Question

Prove sin^6x+cos^6x+3 sin^2x cos^2x=1

Answer 1

Answer:

its a formulae

we know (sinx+cosx)^3= sin^3x +cos^3x+3sinxcosx(sinx+cosx)

(a+b)^3= a^3 +b^3+3ab(a+b)

Step-by-step explanation:

(sin^2x)^3 +cos^2x)^3+3sin^2x cos^2x(sin^2x+cos^2x)

according to formulae

(sin^2x+cos^2x)^3  {as we know sin^2x+cos^2x =1}

so the (1)^3= 1

{proved}

thank u

Answer 2

Answer:  see proof below

Step-by-step explanation:

Use the formula for factoring a cubic:   (a³ + b³) = (a + b)(a² - ab + b²)

= = = = = = =

Directions>
1. Answer these from the forum thread, one line each:
(a) What general cube formula does Answer 1 write using a and b?
(b) What value does Answer 1 give for sin^2x+cos^2x?
(c) What formula does Answer 2 say to use for factoring a cubic?
2. Copy out, in order, every equation containing an equals sign in the forum thread.

Dataset content>
= = = = = = =

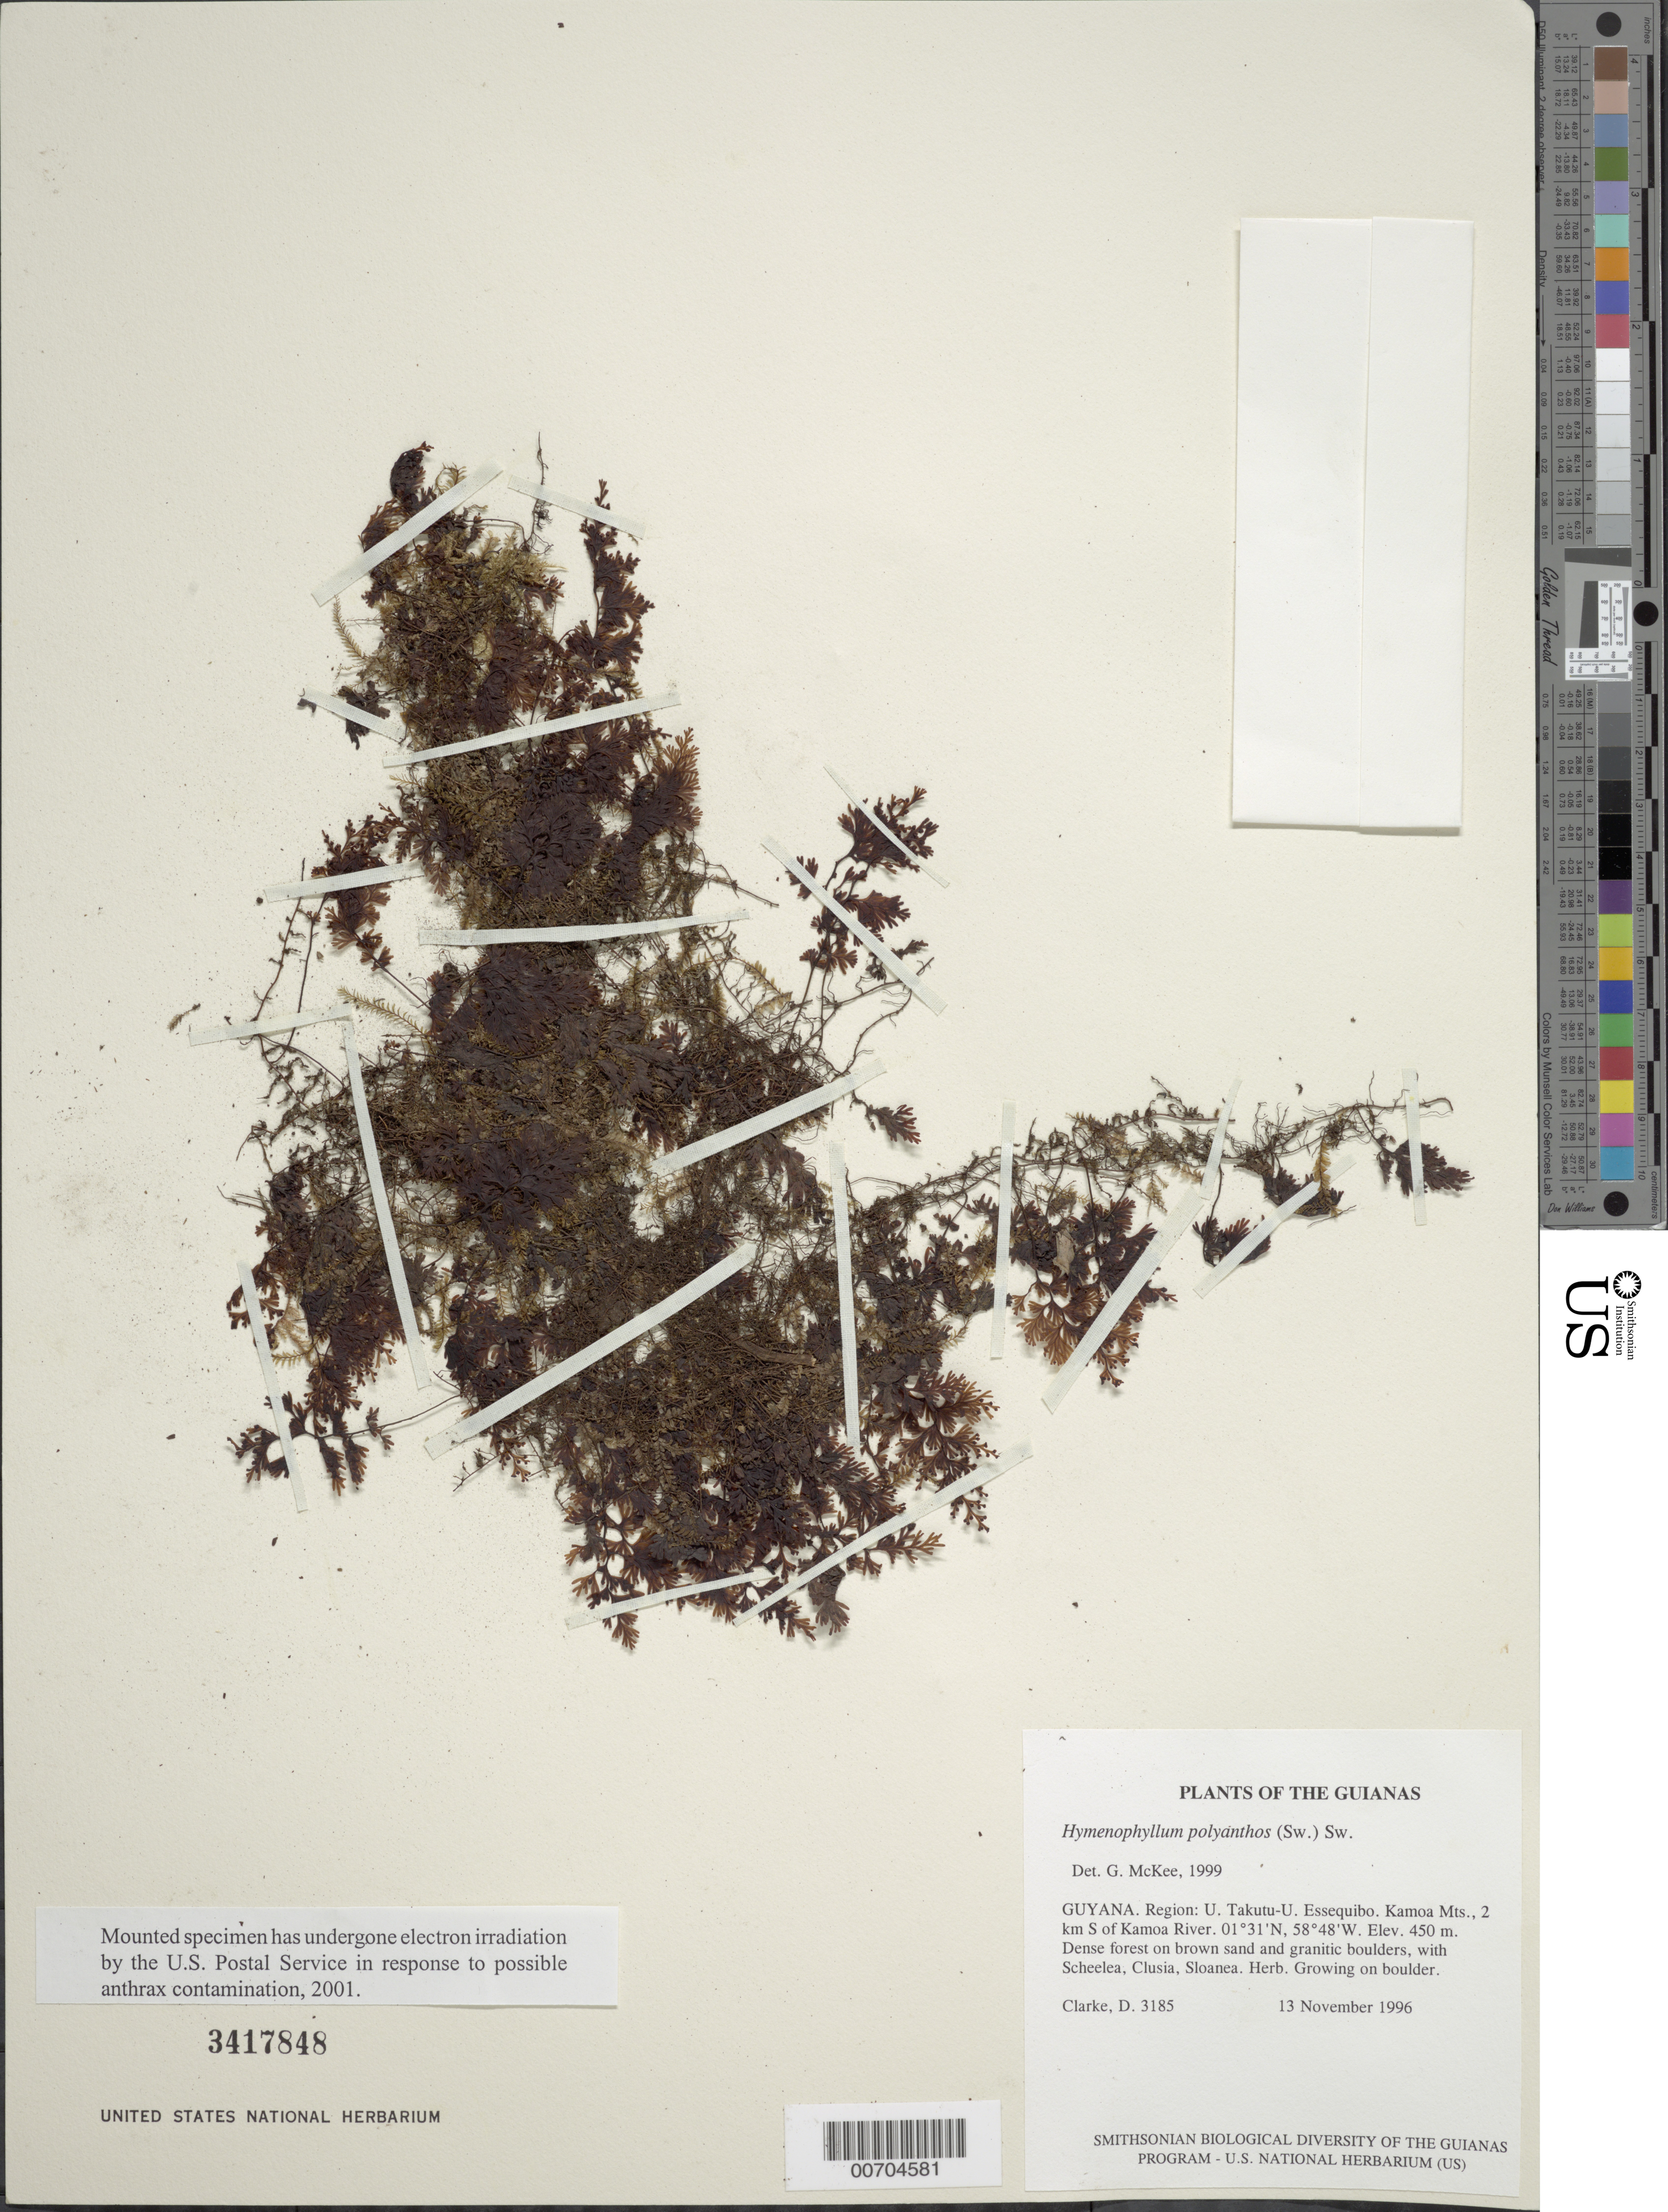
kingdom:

= = = = = = =

Replies>
1.
(a) (a+b)^3= a^3 +b^3+3ab(a+b)
(b) 1
(c) (a³ + b³) = (a + b)(a² - ab + b²)

2.
sin^6x+cos^6x+3 sin^2x cos^2x=1
(sinx+cosx)^3= sin^3x +cos^3x+3sinxcosx(sinx+cosx)
(a+b)^3= a^3 +b^3+3ab(a+b)
sin^2x+cos^2x =1
(1)^3= 1
(a³ + b³) = (a + b)(a² - ab + b²)